I also kept a diary and marked every day with a tick or a cross and as I’m numbers orientated it helped to see the ticks increase over time as I didn’t binge and the crosses decrease. It took a couple of years and it’s just my personal experience. I also learnt to train myself into a everything in moderation mindset and not restrict myself and feel ‘bad’ if I ate something I felt I shouldn’t.

Pinkbonbon · 28/10/2021 19:31

Sorry you're having a tough time op.

Not bulimia but ocd (including germphobia).
Which I think was largely related to stresses I was going through and it sound like that might be a trigger for your bulimia too?

I found that when I removed the stress factors, the disorder loosened its grip on me a lot. And after that initial hurdle, it just started to slowly disappear over time.

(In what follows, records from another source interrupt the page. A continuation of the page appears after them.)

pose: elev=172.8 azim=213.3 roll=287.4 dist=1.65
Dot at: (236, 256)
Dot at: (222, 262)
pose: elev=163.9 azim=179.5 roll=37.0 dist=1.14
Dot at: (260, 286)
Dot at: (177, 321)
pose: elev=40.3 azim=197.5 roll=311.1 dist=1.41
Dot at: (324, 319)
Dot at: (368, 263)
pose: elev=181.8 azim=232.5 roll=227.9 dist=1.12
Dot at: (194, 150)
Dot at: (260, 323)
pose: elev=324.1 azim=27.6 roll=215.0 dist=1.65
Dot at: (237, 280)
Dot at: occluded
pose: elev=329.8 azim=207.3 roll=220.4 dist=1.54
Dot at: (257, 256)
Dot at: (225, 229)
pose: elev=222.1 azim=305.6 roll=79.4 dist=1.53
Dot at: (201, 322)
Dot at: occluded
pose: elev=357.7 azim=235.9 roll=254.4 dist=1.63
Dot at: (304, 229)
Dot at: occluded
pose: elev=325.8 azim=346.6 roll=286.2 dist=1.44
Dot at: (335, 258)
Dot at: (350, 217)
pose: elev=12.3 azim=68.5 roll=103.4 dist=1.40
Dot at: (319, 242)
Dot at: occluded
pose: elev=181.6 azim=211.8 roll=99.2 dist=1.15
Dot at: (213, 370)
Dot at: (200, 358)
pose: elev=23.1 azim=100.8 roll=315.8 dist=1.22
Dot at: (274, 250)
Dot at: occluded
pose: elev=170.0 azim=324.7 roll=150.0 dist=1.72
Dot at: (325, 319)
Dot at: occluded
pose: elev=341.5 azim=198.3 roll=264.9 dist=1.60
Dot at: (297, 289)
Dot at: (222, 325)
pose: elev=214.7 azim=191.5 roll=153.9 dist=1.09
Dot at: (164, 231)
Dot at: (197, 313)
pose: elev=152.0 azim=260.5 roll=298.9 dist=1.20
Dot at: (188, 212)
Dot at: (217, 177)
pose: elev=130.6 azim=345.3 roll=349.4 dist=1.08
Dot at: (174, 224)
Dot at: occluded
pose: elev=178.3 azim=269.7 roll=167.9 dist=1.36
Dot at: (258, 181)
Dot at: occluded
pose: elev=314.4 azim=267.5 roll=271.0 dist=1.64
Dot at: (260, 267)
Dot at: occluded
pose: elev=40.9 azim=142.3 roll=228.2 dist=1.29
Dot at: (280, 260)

I noticed it comes back a little (but in a 'haha isn't isn't odd!' kinds way, nothing debilitating) only if those particular stressor return.

So for example, living with my parents was a big contributer. They can visit for a little while and everything is fine but if I had to go home for a week or travel elsewhere with them, guarantee there would be some weird quirks rearing their head again.

Is there anything specific as a stressor that has been around since this started that you could maybe look to reduce?

Senseofsomething · 28/10/2021 19:33

I also agree with @Kenneldogsrock that getting away from the idea of foods I shouldn’t eat was important. For me that was because once I ate one ‘bad’ thing my brain would think ‘what the hell, might as well binge now’ as I had already ruined my attempt to have a good day.

Pinkbonbon · 28/10/2021 19:33

Lol just realised it sounds like im blaming my parents xD there was obviously a fair few more things to it than that lol.

MolkosTeenageAngst · 29/10/2021 13:39

Thank you. I can relate to those of you who say that you had to learn to sit with your feelings as I think this is something I don’t do very well. I feel like I spend a lot of my time trying to keep myself occupied so I don’t have to face how I really feel and the binge eating/ purging is probably part of that. I struggle with self harm too and the two started at around the sane time in my teens so I guess the cause is likely the same.

For me things are better when I am around others, I am able to eat more normally as I feel like I would be judged if I was bingeing but I live in my own so I struggle to moderate myself at home and I guess I am bored and lonely a lot of the time. I have social anxiety and tend to avoid making plans in favour of being at home but then deep down I am lonely and unhappy here but my anxiety gets in the way of making any changes to the way that I live.

I definitely relate to those saying they had an unhealthy relationship with food in general and that they saw foods as ‘bad’ and thus eating one ‘bad’ thing would trigger a binge. I am very much like this and find it hard to stop ‘snacking’ once I have started.

I am quite motivated by charts/ numbers and being able to visualise my progress etc so the idea of logging ticks and crosses based on whether I have binged might work for me. I am also going to try and meal plan and allow for 3 meals and 3 snacks a day, I am awaiting assessment for ADD and am terrible at planning, shopping and cooking meals which I don’t think helps as I will have no food in and then go to the shop after work hungry and end up buying a large pizza plus cake and other treats etc and then eat it all and then have to purge. I might try and get into the routine of pre-planning my meals and snacks for the week so that I can try and be in more control of what I’m eating and so that I don’t need to go shopping for food when hungry and stressed after a long day of work.

Thanks for all the advice and support and I hope it’s ok if I use this thread to share how I’m doing as hopefully having some other people to answer to will help me stay motivated to stick to this.